Pilot 3: A primary aim of this pilot was to create a website where a researcher could add new transcriptions as and when they completed them. Therefore, the spine index needed to update after a new version is added. We approached this in a very similar way to pilot 1, however a document based database was used to maintain a working version of the spine index instead of a CSV file to aid in flexibility and querying.

When the first version of the poem is uploaded, a new spine index is created with a simple 1:1 relationship (line 1 is spine index 1 etc.). When the next version is uploaded, the spine index is retrieved from the database and each line from the version compared to the spine index. If a match is found, the line is added to the list of matching lines for that spine index number. If no match is found, the spine index adjusts to add a new entry.

Evaluation: Converting the XML to JSON and then extracting the poem lines made them easy to work with and compare. However, throughout these projects, converting to and from JSON could be a challenge as it results in deeply nested JSON prone to errors. It was vital to know the structure of the XML in advance and for all documents to follow this structure accurately in order to navigate this JSON.

Deployment

Pilot 1: The clients and servers used in these pilots were dockerised and then deployed using Azure App Service. Our instinct was to pursue the same route for eXist-db using the official docker image. For the clients and servers we use Terraform infrastructure as code tool so that if the infrastructure is destroyed, we can bring everything back up easily. In line with this approach, the server contained code that put all the required data and config files into eXist-db on start up using the API.

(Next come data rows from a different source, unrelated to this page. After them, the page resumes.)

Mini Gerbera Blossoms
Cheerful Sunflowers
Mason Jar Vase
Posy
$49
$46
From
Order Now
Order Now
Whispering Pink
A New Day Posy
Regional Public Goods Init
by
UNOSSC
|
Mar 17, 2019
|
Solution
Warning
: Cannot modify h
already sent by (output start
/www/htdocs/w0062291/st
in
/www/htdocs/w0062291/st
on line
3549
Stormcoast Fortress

Pilot 2: Once deployed we discovered that our eXist-db deployment using Azure App Service periodically lost all data! Although data was entered when the server started , we had to repeatedly manually repopulate the database upon these losses. This was a high priority issue to address. My colleague replaced the Azure App Service approach by installing eXist-db on a VM that we can use for all projects requiring it and this has proved a much better option.

Next steps

The spine index creation remains quite fragile given the involvement of deeply nested JSON. There are also obvious cases that are not currently provided for, for example if there are two lines in a version that are deemed similar to one line from a previous version. This could also be improved by applying more sophisticated text comparison techniques. Further, an enhanced interaction between the editor and the computer generated spine index would allow the editor to correct errors and add more insightful comparisons.

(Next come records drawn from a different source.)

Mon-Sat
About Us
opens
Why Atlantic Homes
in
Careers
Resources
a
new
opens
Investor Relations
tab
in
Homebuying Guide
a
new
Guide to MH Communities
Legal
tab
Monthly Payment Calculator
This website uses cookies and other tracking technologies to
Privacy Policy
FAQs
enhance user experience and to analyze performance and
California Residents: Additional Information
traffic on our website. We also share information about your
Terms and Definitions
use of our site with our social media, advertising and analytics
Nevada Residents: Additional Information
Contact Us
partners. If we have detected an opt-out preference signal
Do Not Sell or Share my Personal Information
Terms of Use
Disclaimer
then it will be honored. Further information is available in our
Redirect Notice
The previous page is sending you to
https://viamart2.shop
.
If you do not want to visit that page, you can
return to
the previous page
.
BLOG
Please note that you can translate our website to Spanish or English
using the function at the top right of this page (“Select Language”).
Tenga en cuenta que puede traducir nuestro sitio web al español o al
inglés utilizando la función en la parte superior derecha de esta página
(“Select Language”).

Secondly, improvements could be made in the presentation of the documents. on a personal level, XSLT and ODD are still somewhat of a mystery. I would like to become more competent at creating transformation rules that accurately reflect and bring to life the original documents that have been transcribed. A blog post focusing on both formats would be a good target. It would also be brilliant to capture changes between versions on different scales, from illustrating how a single sentence evolves across drafts to ways to visualise the whole spine index to show the evolution of the whole document.